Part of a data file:

* begin *

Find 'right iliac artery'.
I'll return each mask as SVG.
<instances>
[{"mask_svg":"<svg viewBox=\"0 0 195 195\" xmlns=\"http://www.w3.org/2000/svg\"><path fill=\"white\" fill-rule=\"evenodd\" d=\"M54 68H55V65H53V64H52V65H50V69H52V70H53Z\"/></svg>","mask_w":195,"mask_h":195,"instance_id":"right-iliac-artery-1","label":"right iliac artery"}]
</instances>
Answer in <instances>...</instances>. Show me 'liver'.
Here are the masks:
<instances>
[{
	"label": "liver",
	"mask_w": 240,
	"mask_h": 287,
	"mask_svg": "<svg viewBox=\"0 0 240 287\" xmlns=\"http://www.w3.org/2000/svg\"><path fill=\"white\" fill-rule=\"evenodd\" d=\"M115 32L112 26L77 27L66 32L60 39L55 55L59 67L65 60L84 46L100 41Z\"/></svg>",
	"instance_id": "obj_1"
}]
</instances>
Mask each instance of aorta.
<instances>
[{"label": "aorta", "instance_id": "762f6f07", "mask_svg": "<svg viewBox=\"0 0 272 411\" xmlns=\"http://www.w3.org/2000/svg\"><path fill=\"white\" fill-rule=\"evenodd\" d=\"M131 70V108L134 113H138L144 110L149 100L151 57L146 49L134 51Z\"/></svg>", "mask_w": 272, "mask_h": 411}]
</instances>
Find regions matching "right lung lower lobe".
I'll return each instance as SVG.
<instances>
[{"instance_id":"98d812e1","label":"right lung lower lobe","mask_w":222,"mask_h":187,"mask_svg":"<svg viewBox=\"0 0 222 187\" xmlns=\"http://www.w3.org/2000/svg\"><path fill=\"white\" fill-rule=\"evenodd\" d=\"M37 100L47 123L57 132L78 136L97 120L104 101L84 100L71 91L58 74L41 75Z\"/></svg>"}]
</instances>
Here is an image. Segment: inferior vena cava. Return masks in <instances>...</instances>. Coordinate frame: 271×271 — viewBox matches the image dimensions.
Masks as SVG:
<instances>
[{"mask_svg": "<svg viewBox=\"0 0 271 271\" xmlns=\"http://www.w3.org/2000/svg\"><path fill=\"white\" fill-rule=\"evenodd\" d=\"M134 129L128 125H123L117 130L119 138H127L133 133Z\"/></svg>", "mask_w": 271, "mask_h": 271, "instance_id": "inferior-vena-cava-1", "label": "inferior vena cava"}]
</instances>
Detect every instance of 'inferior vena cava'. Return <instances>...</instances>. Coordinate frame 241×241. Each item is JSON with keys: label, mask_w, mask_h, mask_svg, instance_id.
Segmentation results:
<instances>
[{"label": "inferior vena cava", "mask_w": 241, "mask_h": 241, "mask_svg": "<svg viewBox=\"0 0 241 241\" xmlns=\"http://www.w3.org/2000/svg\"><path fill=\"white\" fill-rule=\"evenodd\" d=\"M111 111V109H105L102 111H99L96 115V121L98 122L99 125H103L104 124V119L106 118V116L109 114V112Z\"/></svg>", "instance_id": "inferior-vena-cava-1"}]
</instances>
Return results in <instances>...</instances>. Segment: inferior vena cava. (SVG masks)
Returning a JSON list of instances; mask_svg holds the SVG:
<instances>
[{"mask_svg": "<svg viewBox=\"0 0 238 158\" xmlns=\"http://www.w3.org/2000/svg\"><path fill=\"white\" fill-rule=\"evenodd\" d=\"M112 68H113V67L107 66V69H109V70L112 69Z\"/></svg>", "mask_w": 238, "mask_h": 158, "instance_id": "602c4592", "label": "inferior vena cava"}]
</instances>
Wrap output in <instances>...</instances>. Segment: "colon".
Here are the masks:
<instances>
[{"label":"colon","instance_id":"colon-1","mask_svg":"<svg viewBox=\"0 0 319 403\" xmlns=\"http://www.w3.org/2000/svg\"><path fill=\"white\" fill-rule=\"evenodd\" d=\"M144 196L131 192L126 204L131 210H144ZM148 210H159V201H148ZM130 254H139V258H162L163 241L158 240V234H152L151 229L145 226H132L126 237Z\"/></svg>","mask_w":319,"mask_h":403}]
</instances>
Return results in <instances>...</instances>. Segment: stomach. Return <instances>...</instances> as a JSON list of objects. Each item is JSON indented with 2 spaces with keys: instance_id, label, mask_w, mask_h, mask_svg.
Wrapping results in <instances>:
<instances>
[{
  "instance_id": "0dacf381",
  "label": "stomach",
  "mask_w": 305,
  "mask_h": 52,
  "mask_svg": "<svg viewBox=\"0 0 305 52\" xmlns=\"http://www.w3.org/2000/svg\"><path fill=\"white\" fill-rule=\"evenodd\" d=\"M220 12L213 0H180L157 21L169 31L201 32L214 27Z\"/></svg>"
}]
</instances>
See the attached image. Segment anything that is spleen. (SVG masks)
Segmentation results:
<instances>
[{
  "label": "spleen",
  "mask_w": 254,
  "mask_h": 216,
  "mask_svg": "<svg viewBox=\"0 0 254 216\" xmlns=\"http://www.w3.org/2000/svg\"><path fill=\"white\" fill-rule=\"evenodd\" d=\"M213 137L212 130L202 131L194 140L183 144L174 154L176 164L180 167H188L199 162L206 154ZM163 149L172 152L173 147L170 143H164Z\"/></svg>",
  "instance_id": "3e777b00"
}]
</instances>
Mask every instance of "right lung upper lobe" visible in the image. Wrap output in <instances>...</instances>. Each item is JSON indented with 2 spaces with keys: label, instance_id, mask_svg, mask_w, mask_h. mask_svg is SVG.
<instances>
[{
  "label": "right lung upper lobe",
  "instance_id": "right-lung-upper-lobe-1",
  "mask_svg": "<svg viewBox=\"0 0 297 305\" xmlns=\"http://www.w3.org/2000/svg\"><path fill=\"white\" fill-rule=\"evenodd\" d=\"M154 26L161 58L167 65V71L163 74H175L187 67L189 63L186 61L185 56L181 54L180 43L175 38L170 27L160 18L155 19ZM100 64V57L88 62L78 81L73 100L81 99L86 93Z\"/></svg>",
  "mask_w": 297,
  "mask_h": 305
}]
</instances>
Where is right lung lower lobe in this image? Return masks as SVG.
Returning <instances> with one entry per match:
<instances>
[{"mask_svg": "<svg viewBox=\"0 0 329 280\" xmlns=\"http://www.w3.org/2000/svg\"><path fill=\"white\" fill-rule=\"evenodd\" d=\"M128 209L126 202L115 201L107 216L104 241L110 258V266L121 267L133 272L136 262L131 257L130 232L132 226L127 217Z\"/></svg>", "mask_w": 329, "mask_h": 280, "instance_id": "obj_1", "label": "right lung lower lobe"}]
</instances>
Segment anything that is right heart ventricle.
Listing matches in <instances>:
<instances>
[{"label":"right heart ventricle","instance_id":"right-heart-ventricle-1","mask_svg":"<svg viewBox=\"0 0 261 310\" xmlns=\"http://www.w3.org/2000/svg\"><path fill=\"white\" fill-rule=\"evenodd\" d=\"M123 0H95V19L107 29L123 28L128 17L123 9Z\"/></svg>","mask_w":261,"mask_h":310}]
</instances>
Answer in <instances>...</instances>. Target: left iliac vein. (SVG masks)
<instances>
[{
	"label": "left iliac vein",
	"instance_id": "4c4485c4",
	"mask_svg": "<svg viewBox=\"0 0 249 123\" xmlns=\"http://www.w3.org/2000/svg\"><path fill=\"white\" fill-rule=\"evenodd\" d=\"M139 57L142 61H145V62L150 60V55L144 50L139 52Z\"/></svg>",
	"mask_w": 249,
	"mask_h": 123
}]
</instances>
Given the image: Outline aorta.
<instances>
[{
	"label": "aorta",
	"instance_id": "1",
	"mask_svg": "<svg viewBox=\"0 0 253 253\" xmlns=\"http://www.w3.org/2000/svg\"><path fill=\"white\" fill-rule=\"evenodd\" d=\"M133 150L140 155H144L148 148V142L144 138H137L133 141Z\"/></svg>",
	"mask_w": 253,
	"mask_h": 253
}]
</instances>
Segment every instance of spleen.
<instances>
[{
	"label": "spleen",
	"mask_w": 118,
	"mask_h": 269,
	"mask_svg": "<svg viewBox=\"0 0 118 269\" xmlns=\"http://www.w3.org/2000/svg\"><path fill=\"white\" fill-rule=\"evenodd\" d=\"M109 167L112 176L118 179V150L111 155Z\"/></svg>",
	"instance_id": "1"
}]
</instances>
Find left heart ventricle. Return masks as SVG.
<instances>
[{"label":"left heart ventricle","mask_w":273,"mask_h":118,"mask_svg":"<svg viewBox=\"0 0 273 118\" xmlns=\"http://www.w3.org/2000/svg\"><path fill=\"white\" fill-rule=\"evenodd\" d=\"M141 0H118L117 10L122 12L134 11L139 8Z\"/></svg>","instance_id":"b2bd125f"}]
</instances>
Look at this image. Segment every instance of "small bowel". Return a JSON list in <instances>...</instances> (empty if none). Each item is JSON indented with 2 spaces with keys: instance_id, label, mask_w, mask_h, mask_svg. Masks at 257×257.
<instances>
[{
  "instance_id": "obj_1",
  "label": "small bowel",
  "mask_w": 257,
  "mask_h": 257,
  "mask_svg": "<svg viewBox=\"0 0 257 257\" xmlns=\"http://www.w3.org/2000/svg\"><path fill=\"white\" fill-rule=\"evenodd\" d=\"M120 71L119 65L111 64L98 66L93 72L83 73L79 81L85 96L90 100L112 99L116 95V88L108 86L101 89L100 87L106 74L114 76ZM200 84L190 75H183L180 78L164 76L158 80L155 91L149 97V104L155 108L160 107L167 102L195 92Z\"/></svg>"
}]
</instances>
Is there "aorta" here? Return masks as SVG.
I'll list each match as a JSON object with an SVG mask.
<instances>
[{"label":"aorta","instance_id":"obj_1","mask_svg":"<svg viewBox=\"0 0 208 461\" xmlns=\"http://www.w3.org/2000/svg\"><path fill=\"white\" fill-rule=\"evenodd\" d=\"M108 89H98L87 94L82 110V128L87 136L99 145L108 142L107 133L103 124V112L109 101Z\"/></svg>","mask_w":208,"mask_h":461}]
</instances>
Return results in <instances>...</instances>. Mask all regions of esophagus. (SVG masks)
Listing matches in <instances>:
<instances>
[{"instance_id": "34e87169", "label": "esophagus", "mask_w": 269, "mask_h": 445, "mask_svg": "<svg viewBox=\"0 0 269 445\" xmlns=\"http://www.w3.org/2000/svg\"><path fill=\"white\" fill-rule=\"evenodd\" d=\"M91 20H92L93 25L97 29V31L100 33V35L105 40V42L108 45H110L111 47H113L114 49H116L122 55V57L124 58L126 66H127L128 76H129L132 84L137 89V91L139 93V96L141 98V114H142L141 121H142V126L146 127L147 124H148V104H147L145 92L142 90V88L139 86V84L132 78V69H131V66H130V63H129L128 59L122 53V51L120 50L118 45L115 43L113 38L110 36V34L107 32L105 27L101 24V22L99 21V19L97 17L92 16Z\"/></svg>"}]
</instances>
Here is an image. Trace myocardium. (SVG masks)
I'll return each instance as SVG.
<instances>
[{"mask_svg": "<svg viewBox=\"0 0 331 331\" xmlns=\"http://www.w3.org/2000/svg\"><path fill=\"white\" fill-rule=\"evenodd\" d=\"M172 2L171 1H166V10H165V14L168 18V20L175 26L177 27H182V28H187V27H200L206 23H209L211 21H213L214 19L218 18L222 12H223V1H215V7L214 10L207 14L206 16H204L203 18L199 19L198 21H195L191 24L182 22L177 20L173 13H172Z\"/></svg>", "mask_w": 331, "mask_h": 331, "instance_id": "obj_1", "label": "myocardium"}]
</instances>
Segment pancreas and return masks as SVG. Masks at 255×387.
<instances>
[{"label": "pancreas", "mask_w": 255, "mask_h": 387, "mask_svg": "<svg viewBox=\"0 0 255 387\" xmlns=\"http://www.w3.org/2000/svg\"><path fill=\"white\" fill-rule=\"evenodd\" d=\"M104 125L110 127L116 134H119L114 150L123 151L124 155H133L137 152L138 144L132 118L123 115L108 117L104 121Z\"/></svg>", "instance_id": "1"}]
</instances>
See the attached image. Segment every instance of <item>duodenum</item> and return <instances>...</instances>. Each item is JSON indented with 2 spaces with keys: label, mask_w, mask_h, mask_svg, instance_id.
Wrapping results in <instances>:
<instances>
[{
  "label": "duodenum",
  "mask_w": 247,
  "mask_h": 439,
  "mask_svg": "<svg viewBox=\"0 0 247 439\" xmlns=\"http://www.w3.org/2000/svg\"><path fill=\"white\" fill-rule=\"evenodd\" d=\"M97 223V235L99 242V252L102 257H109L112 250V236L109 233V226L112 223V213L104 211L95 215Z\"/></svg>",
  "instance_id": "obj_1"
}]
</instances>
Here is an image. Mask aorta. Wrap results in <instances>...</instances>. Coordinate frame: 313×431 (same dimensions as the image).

* end *

PROBLEM:
Report every line of the entries above that contains the string "output", copying each one in full.

SOLUTION TO THE EXERCISE:
Wrap output in <instances>...</instances>. Segment: "colon".
Mask every instance of "right lung upper lobe" visible in the image. Wrap output in <instances>...</instances>. Each item is JSON indented with 2 spaces with keys: label, instance_id, mask_svg, mask_w, mask_h. mask_svg is SVG.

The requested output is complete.